Como as formigas ficam com as presas tão afiadas? Crédito da imagem: CC BY-SA 4.0 Arundaga2

Cientistas determinaram que proteínas com infusão de zinco permitem que aranhas e insetos perfurem a pele resistente.

Robert Schofield - um professor pesquisador em física da Universidade de Oregon - descreve as descobertas.



Muitos pequenos animais desenvolvem seus dentes, garras e outras "ferramentas" de materiais que são preenchidos com zinco, bromo e manganês, chegando a atingir 20% do peso do material. Meus colegas e eu chamamos isso de "biomateriais de elemento pesado" e, em um novo artigo, sugerimos que esses materiais tornam possível para os animais desenvolverem ferramentas afiadas e de formato preciso que são resistentes à quebra, deformação e desgaste.

Por causa do tamanho pequeno de coisas como os dentes das formigas, tem sido difícil para os biólogos testar o quão bem os materiais de que são feitos resistem a fraturas, impactos e abrasões. Meu grupo de pesquisa desenvolveu máquinas e métodos para testar essas e outras propriedades e, junto com nossos colaboradores, estudamos sua composição e estrutura molecular.

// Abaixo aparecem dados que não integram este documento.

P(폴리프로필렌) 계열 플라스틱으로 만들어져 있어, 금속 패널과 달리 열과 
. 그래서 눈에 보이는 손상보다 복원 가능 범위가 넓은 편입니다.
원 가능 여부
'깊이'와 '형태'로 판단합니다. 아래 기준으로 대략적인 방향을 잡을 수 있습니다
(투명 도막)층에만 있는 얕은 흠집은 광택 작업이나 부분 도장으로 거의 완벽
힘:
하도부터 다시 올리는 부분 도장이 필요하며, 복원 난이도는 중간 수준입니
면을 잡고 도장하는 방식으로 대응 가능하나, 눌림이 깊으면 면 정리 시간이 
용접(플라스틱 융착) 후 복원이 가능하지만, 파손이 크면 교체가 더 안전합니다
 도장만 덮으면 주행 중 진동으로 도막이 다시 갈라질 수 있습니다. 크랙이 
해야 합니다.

Examinamos os dentes da mandíbula de formigas e descobrimos que eles são uma mistura uniforme de proteínas e zinco, com átomos de zinco unidos a cerca de um quarto das unidades de aminoácidos que compõem as proteínas que formam os dentes. Em contraste, as ferramentas calcificadas - como os dentes humanos - são feitas de pedaços relativamente grandes de minerais de cálcio. Achamos que a falta de grossos em biomateriais de elementos pesados ​​os torna melhores do que materiais calcificados na formação de ferramentas suaves, de formato preciso e extremamente afiados.

Para avaliar as vantagens dos biomateriais de elemento pesado, estimamos a força, a energia e o tamanho do músculo necessários para o corte com ferramentas feitas de diferentes materiais. Comparado com outros materiais duros cultivados por esses animais, o material de zinco resistente ao desgaste permite que ferramentas muito usadas perfurem substâncias rígidas usando apenas um quinto da força. A vantagem estimada é ainda maior em relação aos materiais calcificados que - uma vez que não podem ser tão afiados quanto os biomateriais de elemento pesado - podem exigir mais de 100 vezes mais força.

Por que isso importa

Não é surpreendente que os materiais que poderiam fazer ferramentas afiadas evoluam em pequenos animais. Um carrapato e um lobo precisam perfurar a mesma pele de alce, mas o lobo tem músculos muito mais fortes. O carrapato pode compensar seus músculos minúsculos usando ferramentas mais afiadas que concentram a força em regiões menores.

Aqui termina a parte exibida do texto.